Inflation eases, supported by softness in food prices

The CPI based inflation eased marginally and was reported at 6.71% for the month of Jul’22, as compared to 7.01% in the preceding month, and 5.59% during the year ago period. The easing of food inflation was the key contributor to the softening of headline inflation. Core inflation too witnessed a move similar to the headline numbers.

The Consumer Food Price (CFP) inflation eased for the third month in a row and was reported at 6.75% for the month of Jul’22 as compared to 7.75% for the month of Jun’22. The food basket continued to lose momentum, as was indicated by the month-on-month gains in food prices. The components of food basket that witnessed easing of price pressures were Meat & Fish, Egg, Milk Products and Oils & Fats. The sharpest downward movement was reported in Vegetables prices. The components of the food basket that reported continued inflationary pressures were Cereals, Fruits and Spices. The easing of commodity prices globally may provide a short-term relief from further gains in domestic food prices. The inflation for Clothing, Fuel & Light, Housing and Miscellaneous was reported at 9.91%, 11.76%, 3.90% and 5.91% respectively.

Fuel Price
Brent has eased from its highs and is now trading closer to $94 per barrel; there are multiple factors at play for this recent slump in prices. First, the US Dollar was becoming stronger and naturally the Dollar strength needed to get reflected in the oil price. Second factor is that the demand for oil from the two major consumers that is China and India has been gradually coming down. The demand for Russian oil by these two countries account for almost half of all oil sales by Russia. The “zero covid policy” of China and its impact were visible on the latest economic data coming out of the country. China in a surprise move lowered its lending rates to support the economy. The weakness in growth data of major oil consumers and the strength of USD may keep a cap on any gains in oil prices.

Core Inflation
Core CPI is at 5.79% in July, as against 5.96% in the preceding month. This indicates some reduction in price pressures but not very significant. Even as the demand is expected to slowdown in the wake of rising interest rates, the inflation figures for healthcare, education, personal care and effects and recreation and amusement remain robust and they may have the effect of keeping the core number more sticky.
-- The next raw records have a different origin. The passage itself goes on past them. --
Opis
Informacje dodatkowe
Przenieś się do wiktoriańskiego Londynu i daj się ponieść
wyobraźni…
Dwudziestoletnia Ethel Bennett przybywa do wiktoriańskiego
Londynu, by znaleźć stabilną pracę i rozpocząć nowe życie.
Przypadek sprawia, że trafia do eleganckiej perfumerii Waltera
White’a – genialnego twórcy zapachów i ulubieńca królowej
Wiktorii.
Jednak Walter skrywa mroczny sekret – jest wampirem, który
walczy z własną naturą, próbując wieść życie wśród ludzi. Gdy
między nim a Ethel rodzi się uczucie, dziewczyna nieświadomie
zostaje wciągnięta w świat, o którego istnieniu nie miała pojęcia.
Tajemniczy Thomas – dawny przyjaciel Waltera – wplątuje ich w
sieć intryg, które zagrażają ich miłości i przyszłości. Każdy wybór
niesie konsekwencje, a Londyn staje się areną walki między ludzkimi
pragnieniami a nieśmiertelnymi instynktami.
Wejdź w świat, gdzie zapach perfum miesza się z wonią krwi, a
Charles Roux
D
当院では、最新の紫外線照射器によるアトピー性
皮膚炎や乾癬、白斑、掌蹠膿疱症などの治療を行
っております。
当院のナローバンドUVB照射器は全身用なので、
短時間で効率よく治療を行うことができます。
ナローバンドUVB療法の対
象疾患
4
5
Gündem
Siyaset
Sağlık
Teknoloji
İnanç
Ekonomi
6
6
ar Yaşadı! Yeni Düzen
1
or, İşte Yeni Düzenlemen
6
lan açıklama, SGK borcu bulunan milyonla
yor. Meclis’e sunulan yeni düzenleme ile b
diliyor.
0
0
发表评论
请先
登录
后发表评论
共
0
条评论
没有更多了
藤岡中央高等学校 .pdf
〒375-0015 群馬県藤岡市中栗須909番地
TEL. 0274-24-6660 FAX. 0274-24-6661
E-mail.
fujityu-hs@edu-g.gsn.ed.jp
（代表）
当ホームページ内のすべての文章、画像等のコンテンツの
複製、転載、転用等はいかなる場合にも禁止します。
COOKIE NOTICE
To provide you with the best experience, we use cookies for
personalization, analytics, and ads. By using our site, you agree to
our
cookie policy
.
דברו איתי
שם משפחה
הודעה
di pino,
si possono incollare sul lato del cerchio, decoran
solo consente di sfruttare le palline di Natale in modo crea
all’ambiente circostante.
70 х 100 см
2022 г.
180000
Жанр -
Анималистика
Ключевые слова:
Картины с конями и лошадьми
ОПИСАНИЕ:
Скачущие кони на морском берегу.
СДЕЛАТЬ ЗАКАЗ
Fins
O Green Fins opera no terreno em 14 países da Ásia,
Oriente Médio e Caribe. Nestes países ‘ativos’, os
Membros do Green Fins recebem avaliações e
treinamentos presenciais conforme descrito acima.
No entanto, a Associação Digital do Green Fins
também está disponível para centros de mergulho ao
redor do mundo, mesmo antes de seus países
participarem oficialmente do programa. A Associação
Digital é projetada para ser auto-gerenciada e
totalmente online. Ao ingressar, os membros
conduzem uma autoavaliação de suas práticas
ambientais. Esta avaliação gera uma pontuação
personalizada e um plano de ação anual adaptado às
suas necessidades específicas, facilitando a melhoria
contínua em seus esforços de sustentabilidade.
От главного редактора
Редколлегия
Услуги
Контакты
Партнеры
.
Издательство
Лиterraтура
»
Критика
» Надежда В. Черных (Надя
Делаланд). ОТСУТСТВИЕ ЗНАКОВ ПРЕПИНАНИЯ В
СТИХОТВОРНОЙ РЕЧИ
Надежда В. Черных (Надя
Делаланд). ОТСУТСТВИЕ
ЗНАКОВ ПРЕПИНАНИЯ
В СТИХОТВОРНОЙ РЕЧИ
Inflationary pressures may have moderated, but the headline inflation number is outside the RBI’s targeted range for seven months in a row and risks continue to be on the upside. This would imply the need to keep the pressure on inflation through rate action by the central bank till prices fall and settle within the target ranges. While monsoon season has progressed satisfactorily, the flooding like situation in few geographies may lead to temporary price spikes that would negatively impact the recent trend of easing momentum in gains of food prices.
The other critical factor that may have a bearing on interest rate decisions of the RBI are the policy decisions of the developed markets, especially the US. The latest CPI inflation data for US was reported at 8.5% as compared to 9.1% in the preceding month, largely influenced by the fall in energy prices. The street expectations reflect the sentiment that the inflation may have peaked in US, but the critical thing to note is that even after moderation the latest headline inflation is higher by 650 basis points from the Fed’s targeted level. The US Fed may have to continue with rate hikes for the rest of the year to effectively curb demand and bring inflation closer to 2% level.